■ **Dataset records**
::::::

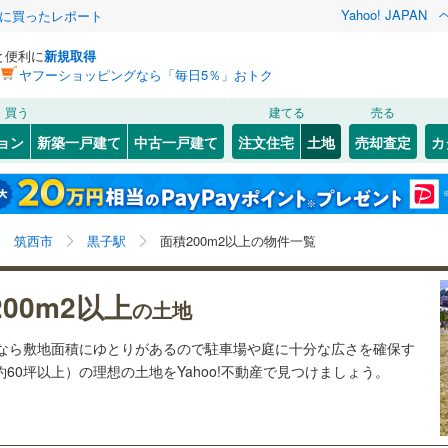
Yahoo! JAPAN
際に買ったレポート
と便利に
新規取得
ヤフーショッピングなら「毎日5％」おトク
検索条件を保存しました
買う
建てる
売る
21
)
札沼線
(
3
)
建ち方、日当たり
ョン
新築一戸建て
中古一戸建て
注文住宅
土地
売却査定
カ
この検索条件の新着物件通知は、
マイページ
から設定できます。
室蘭本線
(
6
)
以上
（
0
）
角地
（
0
）
岩手
宮城
秋田
山形
17
)
富良野線
(
0
)
ゆめみ野
)
(
0
)
(
0
)
(
1
)
(
0
)
(
1
)
0
）
整形地
（
0
）
黒子駅、価格未定を含む、建築条件付き土地を含む、土
神奈川
埼玉
千葉
茨城
1
)
釧網本線
(
0
)
筑西市
黒子駅
面積200m2以上の物件一覧
地200
m
以上
2
契約、入居関連など
(
0
)
7
)
水郡線
(
112
)
長野
富山
石川
福井
00m2以上
（
0
）
第一種低層住居専用地域
（
0
）
の土地
4
)
上越線
(
36
)
閉じる
閉じる
お気に入りリストを見る
お気に入りリストを見る
閉じる
閉じる
岐阜
静岡
三重
)
(
0
)
(
2
)
(
1
)
(
1
)
(
3
)
(
0
)
土地なら敷地面積にゆとりがあるので駐車場や庭に十分な広さを確保す
検索条件を保存する
1
)
水戸線
(
38
)
約60坪以上）の理想の土地をYahoo!不動産で見つけましょう。
)
仙山線
(
69
)
マイページ
駅が始発駅
（
0
）
海まで2km以内
（
0
）
兵庫
京都
滋賀
奈良
)
気仙沼線
(
3
)
応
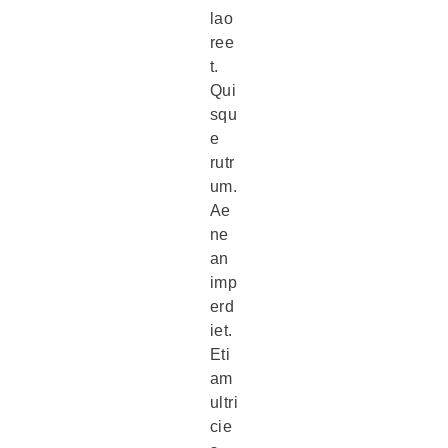
lao
ree
t.
Qui
squ
e
rutr
um.
Ae
ne
an
imp
erd
iet.
Eti
am
ultri
cie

::::::

■ **TASK OBJECTIVE**
From the first line to the last, write out the data exactly, omitting any pictures.

■ **EXERCISE SOLUTION**
Yahoo! JAPAN
際に買ったレポート
と便利に
新規取得
ヤフーショッピングなら「毎日5％」おトク
検索条件を保存しました
買う
建てる
売る
21
)
札沼線
(
3
)
建ち方、日当たり
ョン
新築一戸建て
中古一戸建て
注文住宅
土地
売却査定
カ
この検索条件の新着物件通知は、
マイページ
から設定できます。
室蘭本線
(
6
)
以上
（
0
）
角地
（
0
）
岩手
宮城
秋田
山形
17
)
富良野線
(
0
)
ゆめみ野
)
(
0
)
(
0
)
(
1
)
(
0
)
(
1
)
0
）
整形地
（
0
）
黒子駅、価格未定を含む、建築条件付き土地を含む、土
神奈川
埼玉
千葉
茨城
1
)
釧網本線
(
0
)
筑西市
黒子駅
面積200m2以上の物件一覧
地200
m
以上
2
契約、入居関連など
(
0
)
7
)
水郡線
(
112
)
長野
富山
石川
福井
00m2以上
（
0
）
第一種低層住居専用地域
（
0
）
の土地
4
)
上越線
(
36
)
閉じる
閉じる
お気に入りリストを見る
お気に入りリストを見る
閉じる
閉じる
岐阜
静岡
三重
)
(
0
)
(
2
)
(
1
)
(
1
)
(
3
)
(
0
)
土地なら敷地面積にゆとりがあるので駐車場や庭に十分な広さを確保す
検索条件を保存する
1
)
水戸線
(
38
)
約60坪以上）の理想の土地をYahoo!不動産で見つけましょう。
)
仙山線
(
69
)
マイページ
駅が始発駅
（
0
）
海まで2km以内
（
0
）
兵庫
京都
滋賀
奈良
)
気仙沼線
(
3
)
応
lao
ree
t.
Qui
squ
e
rutr
um.
Ae
ne
an
imp
erd
iet.
Eti
am
ultri
cie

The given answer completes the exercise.